Task instructions:
Your answer should repeat the listing in full, with no line missing or altered.

★ ★ ★ ★ ★ ★ ★

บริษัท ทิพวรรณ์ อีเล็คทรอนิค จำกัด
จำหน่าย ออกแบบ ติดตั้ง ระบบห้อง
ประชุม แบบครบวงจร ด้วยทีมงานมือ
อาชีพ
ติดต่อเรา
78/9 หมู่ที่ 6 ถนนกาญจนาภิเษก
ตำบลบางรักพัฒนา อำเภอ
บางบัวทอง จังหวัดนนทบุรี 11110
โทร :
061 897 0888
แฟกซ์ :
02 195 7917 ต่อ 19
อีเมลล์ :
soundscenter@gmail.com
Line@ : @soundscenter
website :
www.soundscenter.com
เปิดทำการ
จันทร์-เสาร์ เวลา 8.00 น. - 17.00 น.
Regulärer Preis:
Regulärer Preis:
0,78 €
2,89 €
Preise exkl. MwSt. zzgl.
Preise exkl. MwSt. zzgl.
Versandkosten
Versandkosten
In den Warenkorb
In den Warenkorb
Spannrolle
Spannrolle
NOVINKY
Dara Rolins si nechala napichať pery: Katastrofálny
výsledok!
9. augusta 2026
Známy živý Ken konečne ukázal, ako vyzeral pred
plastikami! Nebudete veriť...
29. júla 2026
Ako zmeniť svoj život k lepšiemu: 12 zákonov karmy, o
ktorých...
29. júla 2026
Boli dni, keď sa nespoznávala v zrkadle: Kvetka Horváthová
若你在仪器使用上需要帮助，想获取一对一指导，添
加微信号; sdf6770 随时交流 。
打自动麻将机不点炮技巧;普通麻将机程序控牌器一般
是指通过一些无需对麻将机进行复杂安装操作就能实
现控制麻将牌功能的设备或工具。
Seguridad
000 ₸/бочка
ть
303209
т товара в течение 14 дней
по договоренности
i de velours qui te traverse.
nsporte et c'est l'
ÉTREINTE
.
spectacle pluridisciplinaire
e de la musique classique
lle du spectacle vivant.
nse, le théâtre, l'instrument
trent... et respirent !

★ ★ ★ ★ ★ ★ ★

Your response:
บริษัท ทิพวรรณ์ อีเล็คทรอนิค จำกัด
จำหน่าย ออกแบบ ติดตั้ง ระบบห้อง
ประชุม แบบครบวงจร ด้วยทีมงานมือ
อาชีพ
ติดต่อเรา
78/9 หมู่ที่ 6 ถนนกาญจนาภิเษก
ตำบลบางรักพัฒนา อำเภอ
บางบัวทอง จังหวัดนนทบุรี 11110
โทร :
061 897 0888
แฟกซ์ :
02 195 7917 ต่อ 19
อีเมลล์ :
soundscenter@gmail.com
Line@ : @soundscenter
website :
www.soundscenter.com
เปิดทำการ
จันทร์-เสาร์ เวลา 8.00 น. - 17.00 น.
Regulärer Preis:
Regulärer Preis:
0,78 €
2,89 €
Preise exkl. MwSt. zzgl.
Preise exkl. MwSt. zzgl.
Versandkosten
Versandkosten
In den Warenkorb
In den Warenkorb
Spannrolle
Spannrolle
NOVINKY
Dara Rolins si nechala napichať pery: Katastrofálny
výsledok!
9. augusta 2026
Známy živý Ken konečne ukázal, ako vyzeral pred
plastikami! Nebudete veriť...
29. júla 2026
Ako zmeniť svoj život k lepšiemu: 12 zákonov karmy, o
ktorých...
29. júla 2026
Boli dni, keď sa nespoznávala v zrkadle: Kvetka Horváthová
若你在仪器使用上需要帮助，想获取一对一指导，添
加微信号; sdf6770 随时交流 。
打自动麻将机不点炮技巧;普通麻将机程序控牌器一般
是指通过一些无需对麻将机进行复杂安装操作就能实
现控制麻将牌功能的设备或工具。
Seguridad
000 ₸/бочка
ть
303209
т товара в течение 14 дней
по договоренности
i de velours qui te traverse.
nsporte et c'est l'
ÉTREINTE
.
spectacle pluridisciplinaire
e de la musique classique
lle du spectacle vivant.
nse, le théâtre, l'instrument
trent... et respirent !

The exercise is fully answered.